Damage to the insular cortex (IC) results in serious cardiovascular consequences and evidence indicates that the characteristics are lateralized. However, a study comparing the effects of focal experimental hemorrhage between IC sides was never performed. We compared the cardiovascular, autonomic and cardiac changes produced by focal experimental hemorrhage (ICH) into the left (L) or right (R) IC. Wistar rats were submitted to microinjection of autologous blood (ICH) or saline (n = 6 each side/group) into the R or L IC. Blood pressure (BP), heart rate (HR) and renal sympathetic activity (RSNA) were recorded. Measurements of calcium transient and sarcoplasmic Ca2+ ATPase expression in cardiomyocytes were performed. ICH increased baseline HR (Δ:L-ICH 452 ± 13 vs saline 407 ± 11 bpm; R-ICH 450 ± 7 vs saline 406 ± 8 bpm, P < 0.05) without changing BP. HR was restored to baseline levels after i.v. atenolol. Strikingly, ICH rats presented a reduced baseline RSNA (Δ:L-ICH 122 ± 4 vs saline 148 ± 11 spikes/s; R-ICH 112 ± 5 vs saline 148 ± 7 spikes/s, P < 0.05).
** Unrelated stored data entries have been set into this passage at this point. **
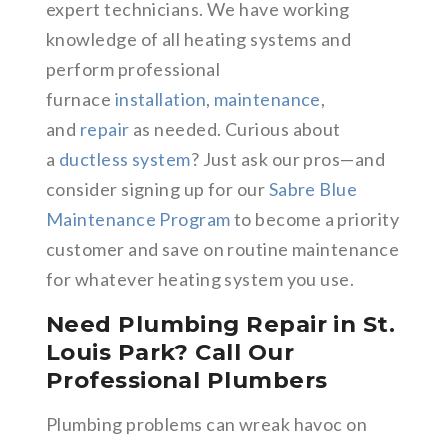
expert technicians. We have working
knowledge of all heating systems and
perform professional
furnace
installation
,
maintenance
,
and
repair
as needed. Curious about
a
ductless system
? Just ask our pros—and
consider signing up for our
Sabre Blue
Maintenance Program
to become a priority
customer and save on routine maintenance
for whatever heating system you use.
Need Plumbing Repair in St.
Louis Park? Call Our
Professional Plumbers
Plumbing problems can wreak havoc on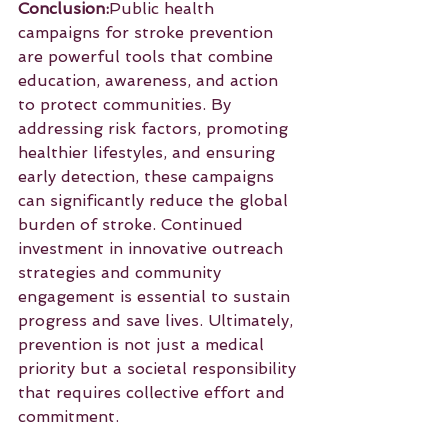
Conclusion:
Public health 
campaigns for stroke prevention 
are powerful tools that combine 
education, awareness, and action 
to protect communities. By 
addressing risk factors, promoting 
healthier lifestyles, and ensuring 
early detection, these campaigns 
can significantly reduce the global 
burden of stroke. Continued 
investment in innovative outreach 
strategies and community 
engagement is essential to sustain 
progress and save lives. Ultimately, 
prevention is not just a medical 
priority but a societal responsibility 
that requires collective effort and 
commitment.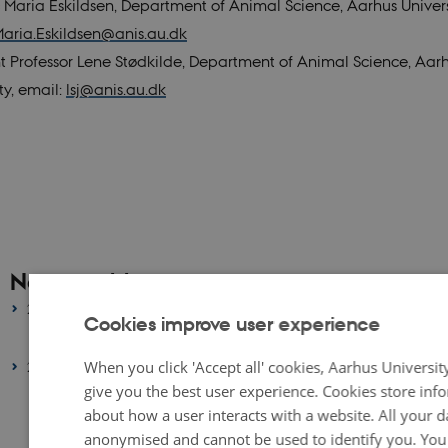
 Maria Eskildsen, Department of Animal Science, Aarhus Univers
aria.Eskildsen@anis.au.dk
nt Professor Lene Stødkilde, Department of Animal Science, Aar
ty, email:
lsj@anis.au.dk
News archive
2026
Cookies improve user experience
January 2026
(1 entry)
When you click 'Accept all' cookies, Aarhus Universit
2025
give you the best user experience. Cookies store inf
October 2025
(1 entry)
about how a user interacts with a website. All your da
September 2025
(1 entry)
anonymised and cannot be used to identify you. You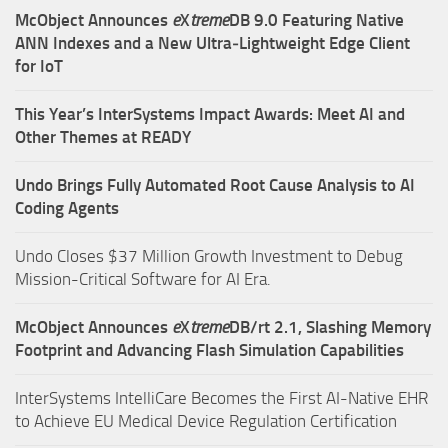
McObject Announces
e
X
treme
DB 9.0 Featuring Native
ANN Indexes and a New Ultra‑Lightweight Edge Client
for IoT
This Year’s InterSystems Impact Awards: Meet AI and
Other Themes at READY
Undo Brings Fully Automated Root Cause Analysis to AI
Coding Agents
Undo Closes $37 Million Growth Investment to Debug
Mission-Critical Software for AI Era.
McObject Announces
e
X
treme
DB/rt 2.1, Slashing Memory
Footprint and Advancing Flash Simulation Capabilities
InterSystems IntelliCare Becomes the First AI-Native EHR
to Achieve EU Medical Device Regulation Certification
After 24 h of ICH we observed a marked increase in cardiac ectopies and this number was greater after ICH R-IC. Heart weight, calcium amplitude and SERCA expression were reduced only in ICH R-IC. Focal stroke into IC can alter the cardiac and renal autonomic control. Damage to the R-IC produces a greater number of arrhythmias and changes in calcium dynamics in cardiac cells indicating that the cardiovascular consequences are hemisphere-dependent. These findings confirm asymmetry for cardiac autonomic control at the IC and help to understand the cardiac and renal implications observed after specific side cortical damage.

中文翻译:

大鼠左侧或右侧中间岛叶皮层的实验性出血性中风导致的自主神经和心血管后果

对岛叶皮层 (IC) 的损伤会导致严重的心血管后果,并且有证据表明这些特征是偏侧化的。然而,从未进行过比较 IC 侧局部实验性出血影响的研究。我们将局灶性实验性出血 (ICH) 产生的心血管、自主神经和心脏变化与左侧 (L) 或右侧 (R) IC 进行了比较。将 Wistar 大鼠显微注射自体血液 (ICH) 或生理盐水(每侧/组 n = 6)到 R 或 L IC。记录血压 (BP)、心率 (HR) 和肾交感神经活动 (RSNA)。进行了心肌细胞中钙瞬变和肌浆 Ca2+ ATPase 表达的测量。ICH 增加基线 HR(Δ:L-ICH 452 ± 13 对生理盐水 407 ± 11 bpm;R-ICH 450 ± 7 对生理盐水 406 ± 8 bpm,P < 0。05)不改变BP。静脉注射阿替洛尔后,HR 恢复到基线水平。引人注目的是,ICH 大鼠呈现出降低的基线 RSNA(Δ:L-ICH 122 ± 4 对生理盐水 148 ± 11 峰值/秒;R-ICH 112 ± 5 对生理盐水 148 ± 7 峰值/秒,P < 0.05)。在 ICH 24 小时后,我们观察到心脏异位显着增加,并且在 ICH R-IC 后这个数字更大。心脏重量、钙振幅和 SERCA 表达仅在 ICH R-IC 中降低。局灶性卒中进入 IC 可以改变心脏和肾脏的自主神经控制。R-IC 的损伤会产生更多的心律失常和心肌细胞钙动力学的变化,表明心血管后果是半球依赖性的。